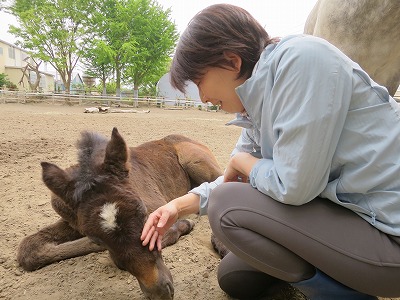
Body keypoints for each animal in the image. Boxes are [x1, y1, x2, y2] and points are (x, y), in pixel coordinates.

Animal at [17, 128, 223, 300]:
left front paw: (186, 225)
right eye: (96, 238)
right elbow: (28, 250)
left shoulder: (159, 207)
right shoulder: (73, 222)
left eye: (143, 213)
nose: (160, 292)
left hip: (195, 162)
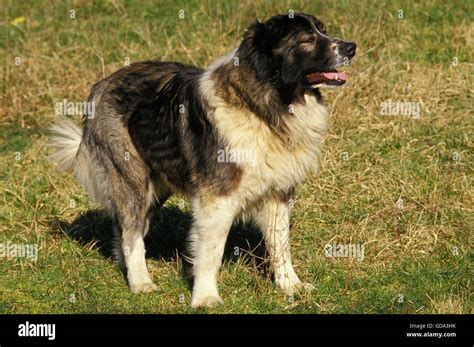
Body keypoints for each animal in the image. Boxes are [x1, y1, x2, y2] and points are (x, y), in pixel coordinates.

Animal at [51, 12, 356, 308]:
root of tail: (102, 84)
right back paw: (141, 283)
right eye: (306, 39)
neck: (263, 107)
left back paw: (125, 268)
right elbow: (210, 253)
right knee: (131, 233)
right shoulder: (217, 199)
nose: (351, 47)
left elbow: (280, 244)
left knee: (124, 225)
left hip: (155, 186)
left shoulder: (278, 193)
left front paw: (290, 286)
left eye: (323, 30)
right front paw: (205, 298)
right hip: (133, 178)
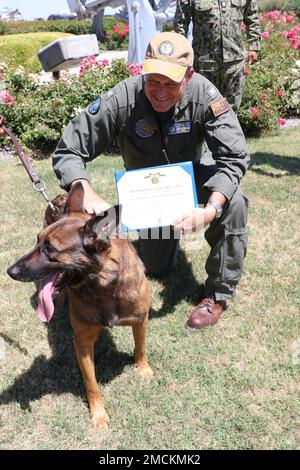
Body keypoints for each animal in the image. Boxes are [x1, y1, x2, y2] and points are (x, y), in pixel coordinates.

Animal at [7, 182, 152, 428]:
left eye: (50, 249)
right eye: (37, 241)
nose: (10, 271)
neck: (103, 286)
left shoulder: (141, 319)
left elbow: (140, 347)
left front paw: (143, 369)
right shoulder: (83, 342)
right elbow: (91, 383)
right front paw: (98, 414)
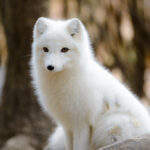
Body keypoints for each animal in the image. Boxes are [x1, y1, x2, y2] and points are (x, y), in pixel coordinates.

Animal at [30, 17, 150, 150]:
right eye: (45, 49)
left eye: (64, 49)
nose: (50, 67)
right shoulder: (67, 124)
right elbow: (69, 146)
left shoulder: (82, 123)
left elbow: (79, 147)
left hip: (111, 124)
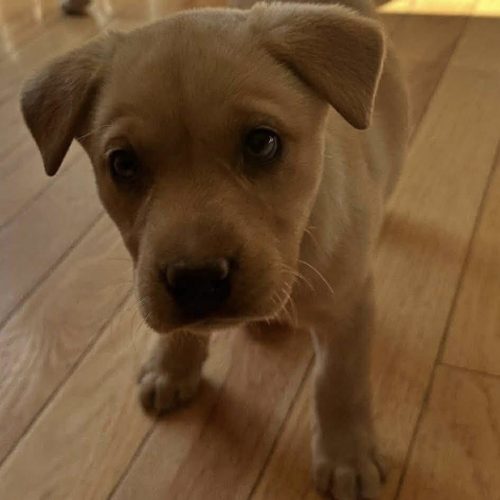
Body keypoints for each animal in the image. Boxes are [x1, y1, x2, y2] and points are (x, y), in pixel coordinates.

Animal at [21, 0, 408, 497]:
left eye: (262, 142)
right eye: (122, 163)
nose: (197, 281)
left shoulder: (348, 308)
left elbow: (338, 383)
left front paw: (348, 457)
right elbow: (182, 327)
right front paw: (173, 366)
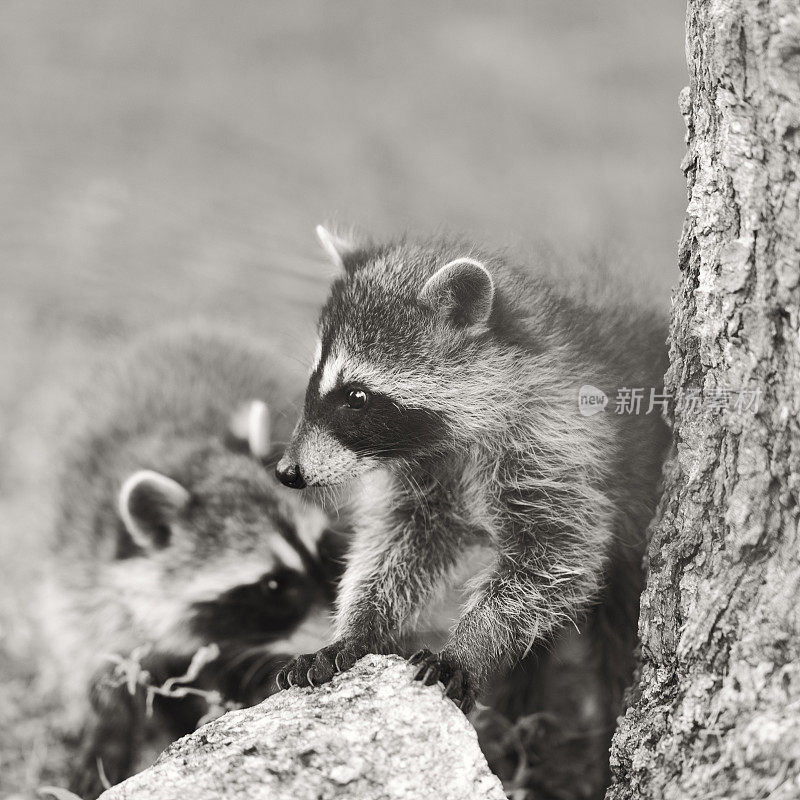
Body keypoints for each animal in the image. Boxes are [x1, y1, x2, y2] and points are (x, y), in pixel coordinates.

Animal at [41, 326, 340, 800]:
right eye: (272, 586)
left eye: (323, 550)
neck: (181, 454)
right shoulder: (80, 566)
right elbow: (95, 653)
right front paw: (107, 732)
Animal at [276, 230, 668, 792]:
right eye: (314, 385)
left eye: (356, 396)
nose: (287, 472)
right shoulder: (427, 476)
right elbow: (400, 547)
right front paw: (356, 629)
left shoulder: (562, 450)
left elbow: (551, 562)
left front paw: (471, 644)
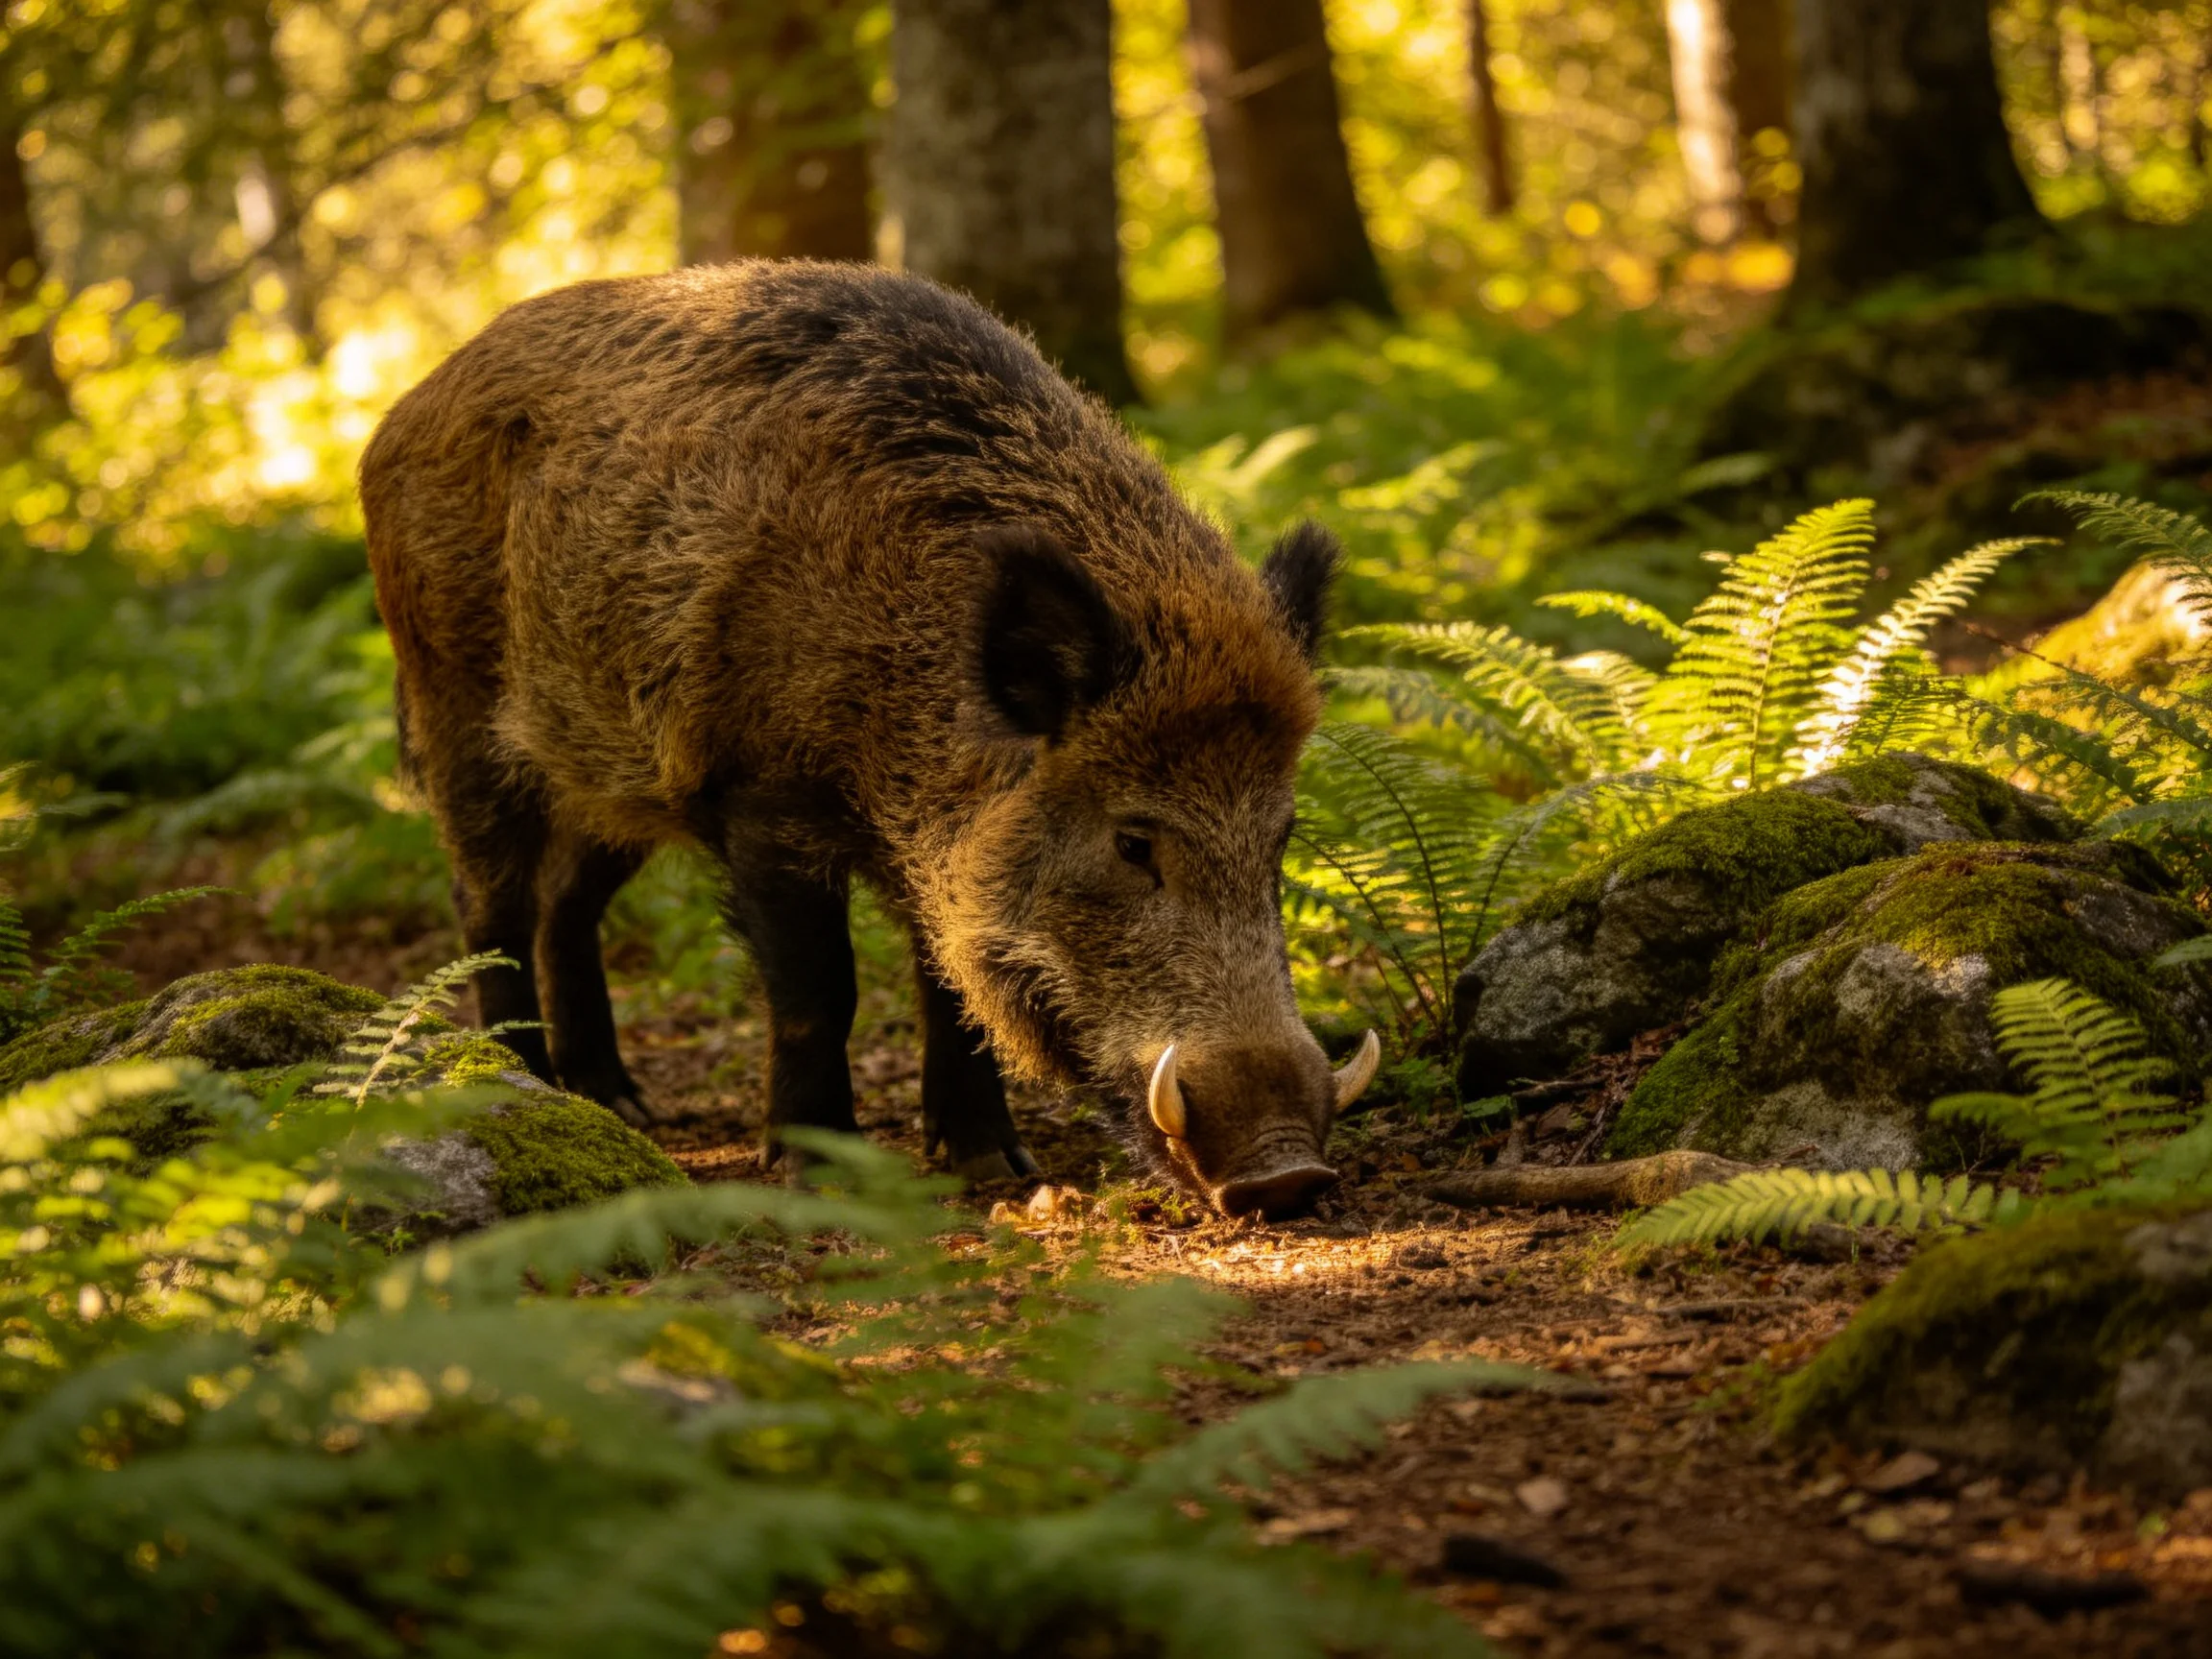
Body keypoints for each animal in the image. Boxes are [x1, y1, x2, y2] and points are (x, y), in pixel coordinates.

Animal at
---
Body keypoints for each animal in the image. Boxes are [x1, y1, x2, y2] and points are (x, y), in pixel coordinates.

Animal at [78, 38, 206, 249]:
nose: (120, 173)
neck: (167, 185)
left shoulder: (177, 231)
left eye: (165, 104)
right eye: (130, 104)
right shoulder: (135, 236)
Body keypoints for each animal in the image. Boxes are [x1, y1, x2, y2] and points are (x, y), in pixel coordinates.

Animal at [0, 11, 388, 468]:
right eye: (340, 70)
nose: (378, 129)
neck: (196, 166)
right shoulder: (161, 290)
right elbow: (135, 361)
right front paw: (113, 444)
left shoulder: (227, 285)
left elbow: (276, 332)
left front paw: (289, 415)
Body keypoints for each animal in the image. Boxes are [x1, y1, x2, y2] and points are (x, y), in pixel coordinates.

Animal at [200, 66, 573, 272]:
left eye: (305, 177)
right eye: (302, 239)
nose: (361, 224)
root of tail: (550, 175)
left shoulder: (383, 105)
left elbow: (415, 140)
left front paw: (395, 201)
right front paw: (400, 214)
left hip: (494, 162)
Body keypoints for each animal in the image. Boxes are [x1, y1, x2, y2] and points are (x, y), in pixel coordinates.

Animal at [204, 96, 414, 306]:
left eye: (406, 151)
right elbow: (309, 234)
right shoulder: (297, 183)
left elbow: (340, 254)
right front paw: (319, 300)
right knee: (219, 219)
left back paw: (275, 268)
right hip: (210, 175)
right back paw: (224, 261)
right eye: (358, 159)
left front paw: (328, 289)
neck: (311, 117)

■ To do
Search the data and copy each line containing "nose".

■ Solved problem
nose: (160, 292)
nose: (351, 47)
nose: (10, 271)
nose: (50, 67)
nose: (197, 281)
nose: (287, 472)
nose: (120, 173)
nose: (378, 129)
nose: (361, 224)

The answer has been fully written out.